In the distance, I heard the rumble of an engine, and then I was bathed in twin headlights, the Jeep crawling by with Monroe hollering out the open window.

“Killing you won’t make you suffer, Baldwin, but now I know how to make you pay!”

The car sped away, tires screeching and kicking up dust in my face.

Fuck
.

For a second, I was beyond sense. Frozen, half-knelt in the middle of the road, I stared after Monroe, crippled with grief and failure.

Failure meant—Taryn was dead, Anna was dead, my daughter—

No!

I struggled to my feet and lurched up the road, fumbling with the car door to climb into the second Jeep. The key was still in the ignition, thank God, and I turned it.

Driving in this half-beaten state was maybe the dumbest thing I’d ever done, up to and including faking my own death, but I had no choice. If Monroe got beyond my ability to chase him, we would feel the wrath of his entire organization rain down on us.

I hit the gas, hard, and the car spun into motion. In seconds I was speeding after Monroe, catching him by surprise just long enough to get him in my sights.

The road was winding and surrounded by trees, and our headlights were the only source of light out here. Pedal to the floor, I gained on him, my sheer desperation driving me recklessly onwards while Monroe was attempting more sense.

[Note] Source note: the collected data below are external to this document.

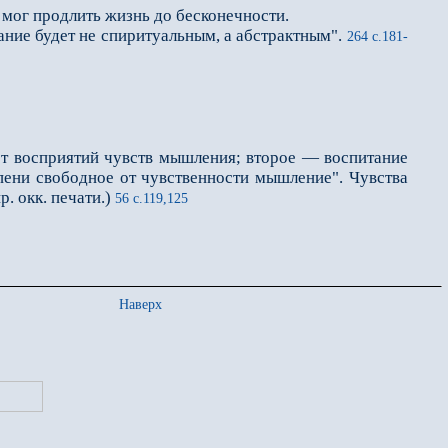
бы мог продлить жизнь до бесконечности.
ие будет не спиритуальным, а абстрактным".
264 с.181-
 от восприятий чувств мышления; второе — воспитание
тепени свободное от чувственности мышление". Чувства
. окк. печати.)
56 с.119,125
Наверх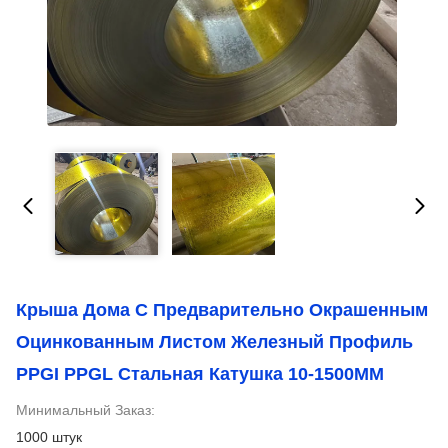
Крыша Дома С Предварительно Окрашенным
Оцинкованным Листом Железный Профиль
PPGI PPGL Стальная Катушка 10-1500MM
Минимальный Заказ:
1000 штук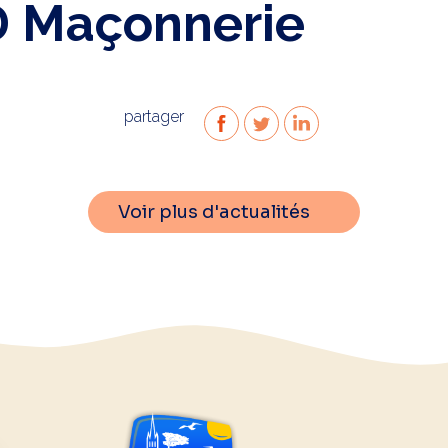
 Maçonnerie
partager
Voir plus d'actualités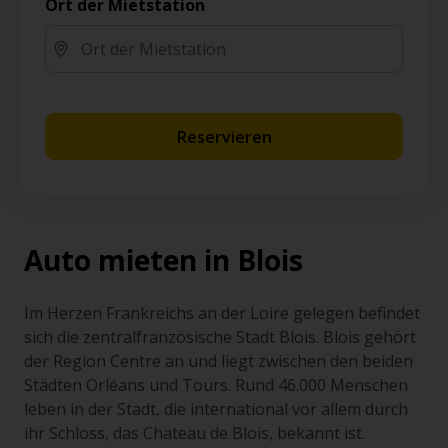
Ort der Mietstation
Reservieren
Auto mieten in Blois
Im Herzen Frankreichs an der Loire gelegen befindet
sich die zentralfranzösische Stadt Blois. Blois gehört
der Region Centre an und liegt zwischen den beiden
Städten Orléans und Tours. Rund 46.000 Menschen
leben in der Stadt, die international vor allem durch
ihr Schloss, das Chateau de Blois, bekannt ist.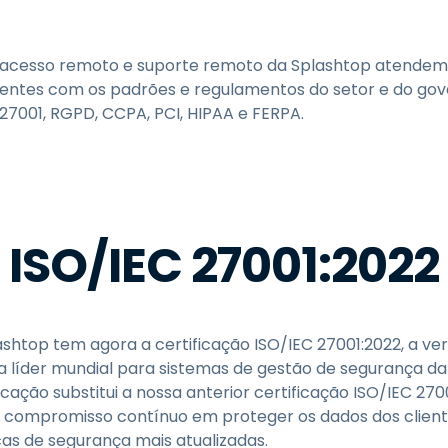
Suporte de Campo
Acesso Remoto via
RDP/SSH/VNC
 acesso remoto e suporte remoto da Splashtop atendem
Trabalho à Distância com
ientes com os padrões e regulamentos do setor e do gov
a Wacom
27001, RGPD, CCPA, PCI, HIPAA e FERPA.
Laboratórios Remotos
Segurança de Endpoint
Explore Todas as
Explore 
Necessidades
indústria
ISO/IEC 27001:2022
ashtop tem agora a certificação ISO/IEC 27001:2022, a ve
 líder mundial para sistemas de gestão de segurança da
ficação substitui a nossa anterior certificação ISO/IEC 27
 compromisso contínuo em proteger os dados dos clien
cas de segurança mais atualizadas.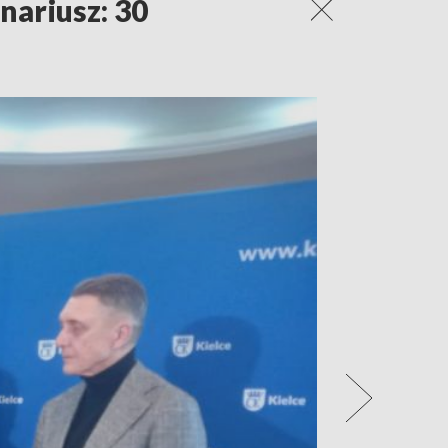
nariusz: 30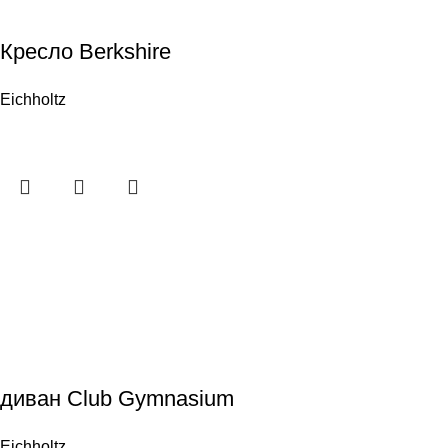
Кресло Berkshire
Eichholtz
диван Club Gymnasium
Eichholtz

If I died doing this, it wouldn’t matter as long as I took him with me. The thought drove me ruthlessly onwards, and his desire for revenge paled in comparison to me desire to stop him at
any
cost.

I smashed the Jeep into his with a tormented shriek, angling to run him off the road.

He put in some extra speed, gaining a few inches on me, but I went in again, smashing the cars together, feeling the wheel struggle to fly out of control under my hands.

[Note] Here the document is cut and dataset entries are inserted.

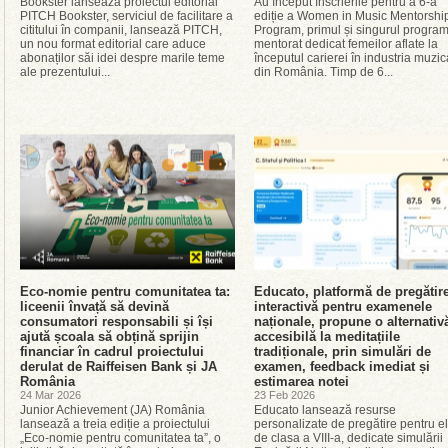
Bookster lansează proiectul editorial
Au început înscrierile pentru a 6-a
PITCH Bookster, serviciul de facilitare a
ediție a Women in Music Mentorshi
cititului în companii, lansează PITCH,
Program, primul și singurul progra
un nou format editorial care aduce
mentorat dedicat femeilor aflate la
abonaților săi idei despre marile teme
începutul carierei în industria muzic
ale prezentului...
din România. Timp de 6...
Eco-nomie pentru comunitatea ta:
Educato, platformă de pregătir
liceenii învață să devină
interactivă pentru examenele
consumatori responsabili și își
naționale, propune o alternativ
ajută școala să obțină sprijin
accesibilă la meditațiile
financiar în cadrul proiectului
tradiționale, prin simulări de
derulat de Raiffeisen Bank și JA
examen, feedback imediat și
România
estimarea notei
24 Mar 2026
23 Feb 2026
Junior Achievement (JA) România
Educato lansează resurse
lansează a treia ediție a proiectului
personalizate de pregătire pentru el
„Eco-nomie pentru comunitatea ta”, o
de clasa a VIII-a, dedicate simulării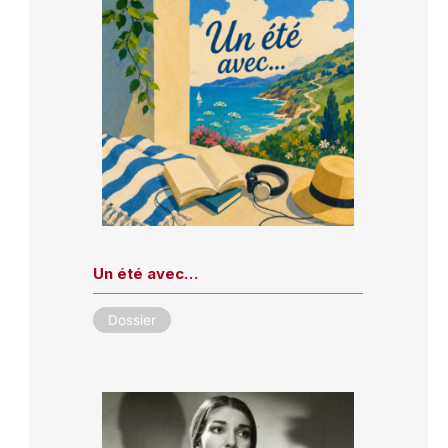
Un été avec…
Dossier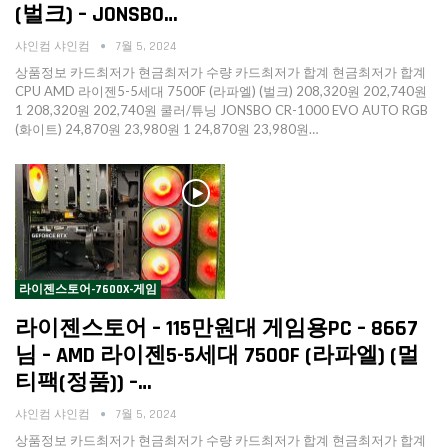
(벌크) – JONSBO…
샤인컴 샤인컴
7월 5, 2024
상품정보 카드최저가 현금최저가 수량 카드최저가 합계 현금최저가 합계
CPU AMD 라이젠5-5세대 7500F (라파엘) (벌크) 208,320원 202,740원
1 208,320원 202,740원 쿨러/튜닝 JONSBO CR-1000 EVO AUTO RGB
(화이트) 24,870원 23,980원 1 24,870원 23,980원…
라이젠스토어-7600X-게임
라이젠스토어 – 115만원대 게임용PC – 8667
님 – AMD 라이젠5-5세대 7500F (라파엘) (멀
티팩(정품)) –…
샤인컴 샤인컴
7월 5, 2024
상품정보 카드최저가 현금최저가 수량 카드최저가 합계 현금최저가 합계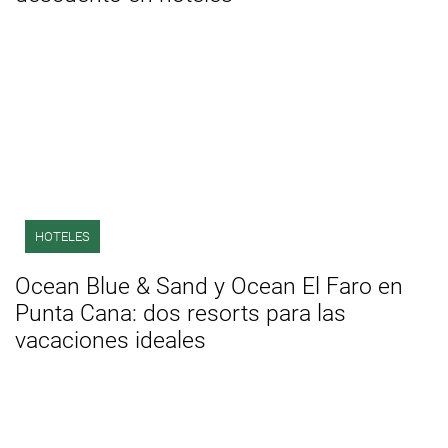
HOTELES
Ocean Blue & Sand y Ocean El Faro en
Punta Cana: dos resorts para las
vacaciones ideales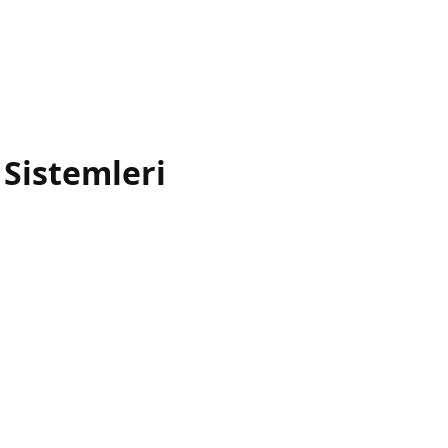
Sistemleri
onel ses sistemleri geliştiren, Avrupa merkezli bir markadır.
tiyaçlara yönelik ölçeklenebilir ses çözümleri sunar.
ararlılığı
ve
uzun süreli kullanım
esas alınarak tasarlanır
ri sunan bir sistem markası haline getirir.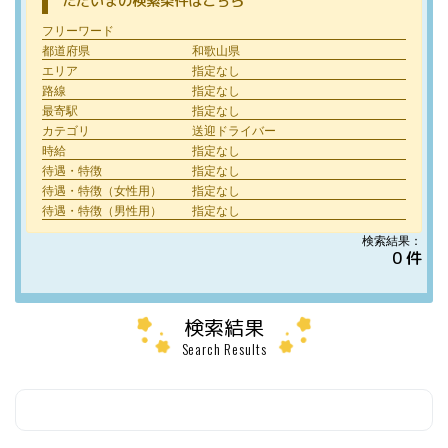
ただいまの検索条件はこちら
フリーワード
都道府県
和歌山県
エリア
指定なし
路線
指定なし
最寄駅
指定なし
カテゴリ
送迎ドライバー
時給
指定なし
待遇・特徴
指定なし
待遇・特徴（女性用）
指定なし
待遇・特徴（男性用）
指定なし
検索結果：
0 件
検索結果
Search Results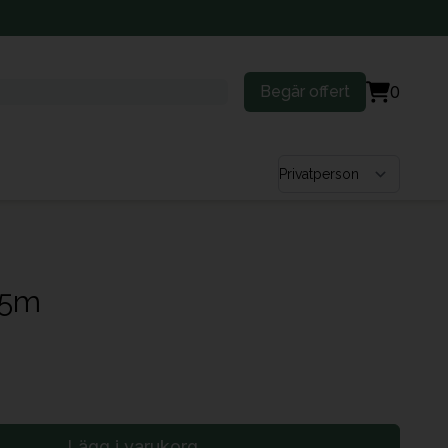
Begär offert
0
Välj kundtyp
.5m
Lägg i varukorg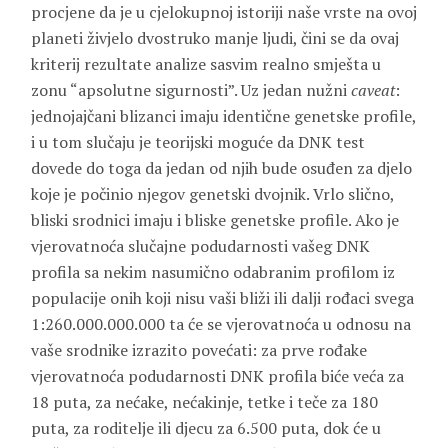
procjene da je u cjelokupnoj istoriji naše vrste na ovoj
planeti živjelo dvostruko manje ljudi, čini se da ovaj
kriterij rezultate analize sasvim realno smješta u
zonu “apsolutne sigurnosti”. Uz jedan nužni
caveat
:
jednojajčani blizanci imaju identične genetske profile,
i u tom slučaju je teorijski moguće da DNK test
dovede do toga da jedan od njih bude osuđen za djelo
koje je počinio njegov genetski dvojnik. Vrlo slično,
bliski srodnici imaju i bliske genetske profile. Ako je
vjerovatnoća slučajne podudarnosti vašeg DNK
profila sa nekim nasumično odabranim profilom iz
populacije onih koji nisu vaši bliži ili dalji rođaci svega
1:260.000.000.000 ta će se vjerovatnoća u odnosu na
vaše srodnike izrazito povećati: za prve rođake
vjerovatnoća podudarnosti DNK profila biće veća za
18 puta, za nećake, nećakinje, tetke i teče za 180
puta, za roditelje ili djecu za 6.500 puta, dok će u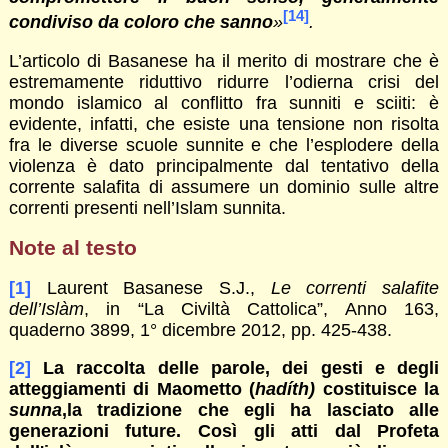
[14]
condiviso da coloro che sanno
»
.
L’articolo di Basanese ha il merito di mostrare che è
estremamente riduttivo ridurre l’odierna crisi del
mondo islamico al conflitto fra sunniti e sciiti: è
evidente, infatti, che esiste una tensione non risolta
fra le diverse scuole sunnite e che l’esplodere della
violenza è dato principalmente dal tentativo della
corrente salafita di assumere un dominio sulle altre
correnti presenti nell’Islam sunnita.
Note al testo
[1]
Laurent Basanese S.J.,
Le correnti salafite
dell’Islàm
, in “La Civiltà Cattolica”, Anno 163,
quaderno 3899, 1° dicembre 2012, pp. 425-438.
[2]
La raccolta delle parole, dei gesti e degli
atteggiamenti di Maometto (
hadíth)
costituisce la
sunna
,la tradizione che egli ha lasciato alle
generazioni future. Così gli atti dal Profeta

Crash after crash, I dented the whole of Monroe’s back bumper and half the side of the car. The pain in my shoulder was bleeding numbness down into my arm, my joints starting to seize up, but I kept on him until he lost it and went skidding into a slide.

I had him. I didn’t brake, going well over a hundred, and rammed the entire side of Monroe’s Jeep with the front of mine.

Both vehicles flipped, crashing onto their sides some distance apart.

And then there was blackness. Blackness and burning and pain.

I lay in agony on my side, not knowing which way was up. I coughed my lungs clean, reaching up to grip the car’s roof handle and groaning with the way it pulled on my abused muscles.

Outside, I heard the sound of struggling.

My pain didn’t matter; only Monroe mattered.

I kicked open my crushed driver door, climbing upwards to get out of the car. Monroe, I saw amongst the crash, was doing the same, stumbling to the ground and coming towards me with his features twisted in apoplectic rage. There was no sense to be had between us then, no words that could be spoken to diffuse any of this.

I was going to kill him with my bare hands if I had to.

I mirrored him, the Earth under me lurching like a seesaw. My ears were ringing but Monroe was talking—he never did shut the fuck up.

“Is she pretty, Baldwin? Your Taryn. What’s her body like? Maybe I could enjoy her before I
broke
her.”

Instinctively, I let out a half-scream, half-growl—a wholly inhuman sound. I broke into a sprint and slammed my palms into Monroe’s chest, throwing him to the ground where he belonged.